Wesco Inc.
- Company type: Private
- Industry: Oil & Gas operations
- Founded: 1952; 74 years ago
- Headquarters: Muskegon, Michigan, U.S.
- Key people: Gerald (Jerry) Westgate (president); Lauren Wackernagel (CFO);
- Products: Petrochemical
- Number of employees: 1,050
- Website: www.gowesco.com

= Wesco (oil company) =

Wesco Inc. is a company that operates convenience stores throughout Michigan, mostly in West Michigan. It is based in North Muskegon, Michigan.

==History==

Wesco was founded in 1952 by Bud Westgate. In the 1980s and 1990s, the company expanded by acquiring Rengo Oil (15 stores) and Weaver Oil (19 stores). Wesco now owns and operates a bulk fuel and propane business under the name Wesco Energy, along with six Subway locations and six Wesco Deli locations.

==Locations==

Wesco operates 55 stores. Most of them are along the Lake Michigan shoreline between Holland and Benzonia, particularly in Holland, Grand Haven and Muskegon. A few are located as far east as Adrian. There are two, each across the road from each other, in Fruitport.

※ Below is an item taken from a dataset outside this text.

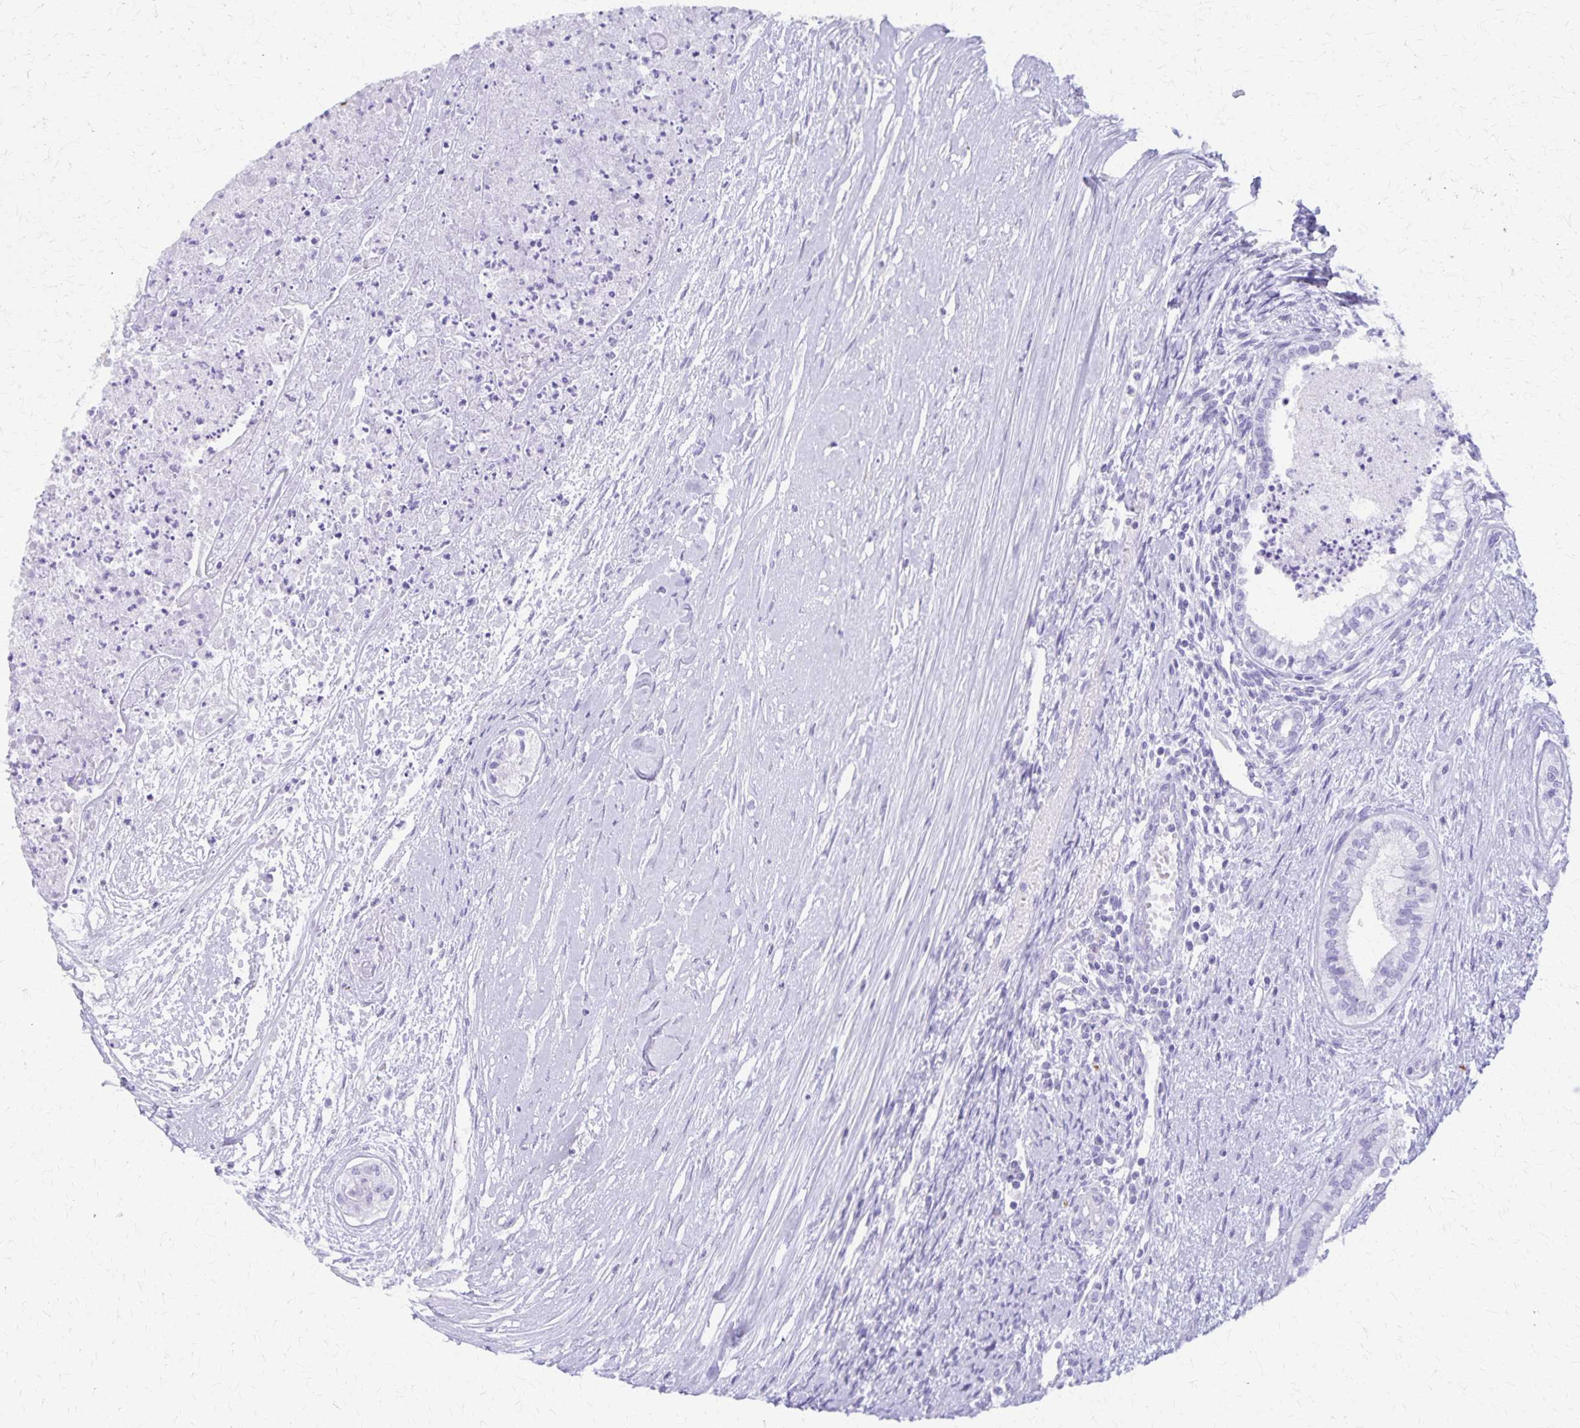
{"staining": {"intensity": "negative", "quantity": "none", "location": "none"}, "tissue": "testis cancer", "cell_type": "Tumor cells", "image_type": "cancer", "snomed": [{"axis": "morphology", "description": "Carcinoma, Embryonal, NOS"}, {"axis": "topography", "description": "Testis"}], "caption": "Immunohistochemical staining of human testis cancer displays no significant positivity in tumor cells.", "gene": "DEFA5", "patient": {"sex": "male", "age": 37}}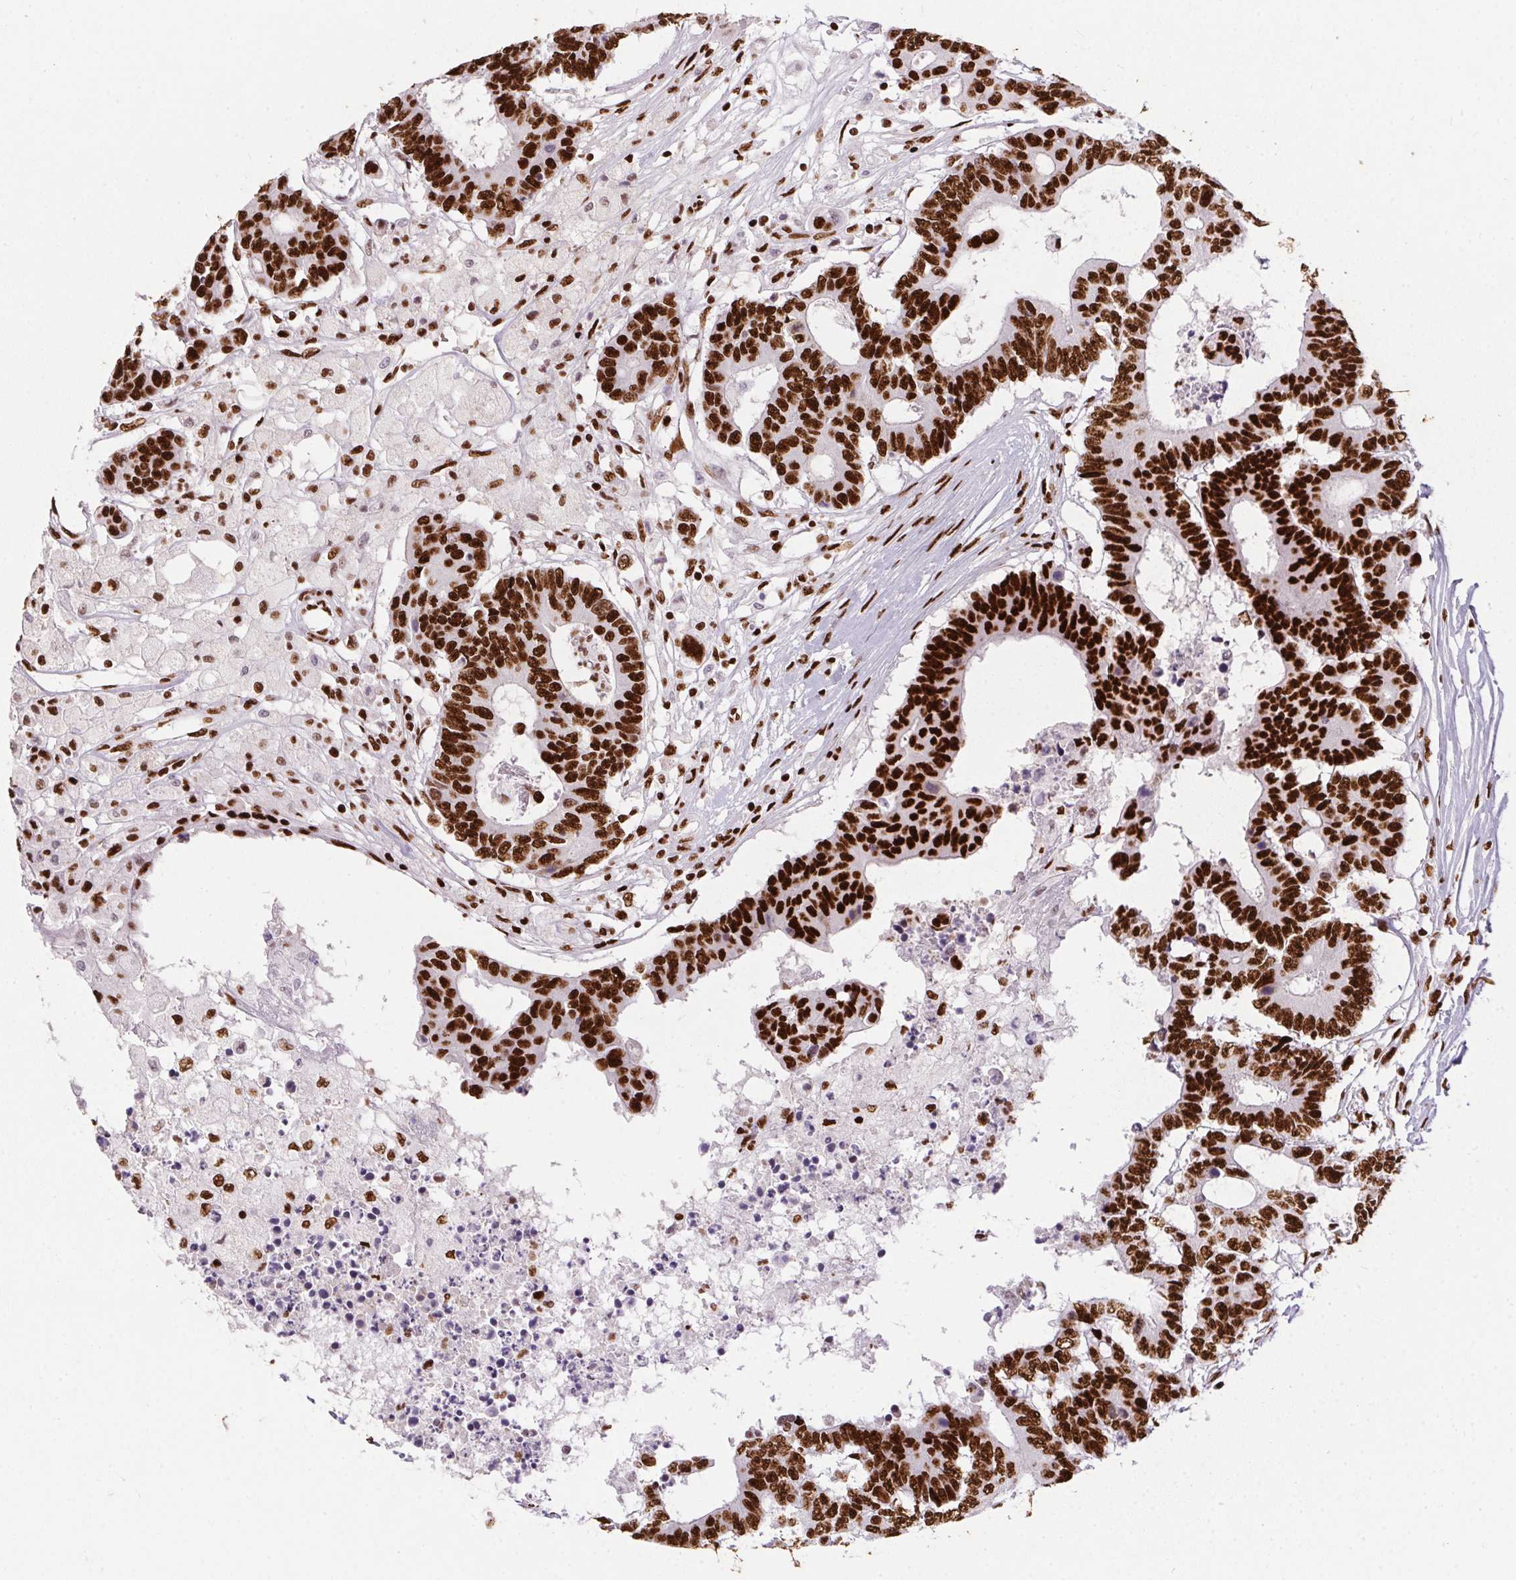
{"staining": {"intensity": "strong", "quantity": ">75%", "location": "nuclear"}, "tissue": "colorectal cancer", "cell_type": "Tumor cells", "image_type": "cancer", "snomed": [{"axis": "morphology", "description": "Adenocarcinoma, NOS"}, {"axis": "topography", "description": "Colon"}], "caption": "About >75% of tumor cells in colorectal adenocarcinoma demonstrate strong nuclear protein positivity as visualized by brown immunohistochemical staining.", "gene": "PAGE3", "patient": {"sex": "female", "age": 48}}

Some locations feature a deli that serves pizza and sandwiches. At some locations, they are also known for their popcorn.

==Wesco Bakery==

Wesco has a bakery in Norton Shores, Michigan where they make "Fresh Every Day" Donuts, Muffins, Cookies, and more. Many Wesco locations also have in-store bakeries.

==Wesco Deli==

Wesco operates 6 Wesco Deli locations in Grand Haven, White Cloud, Fremont, New Era, Whitehall, Belding, and Rothbury.

==Awards==

Wesco was named one of West Michigan's 101 Best and Brightest Places to Work in 2010, 2011, 2012, and 2013. In 2016 Wesco was recognized as one of the 101 Best and Brightest Places to Work in the nation.

==Data Compromise==

In late 2006, customers that used credit cards at WESCO Convenience Stores, as well as several other Michigan businesses, were subject to identity theft. This caused credit card companies to reissue thousands of new cards.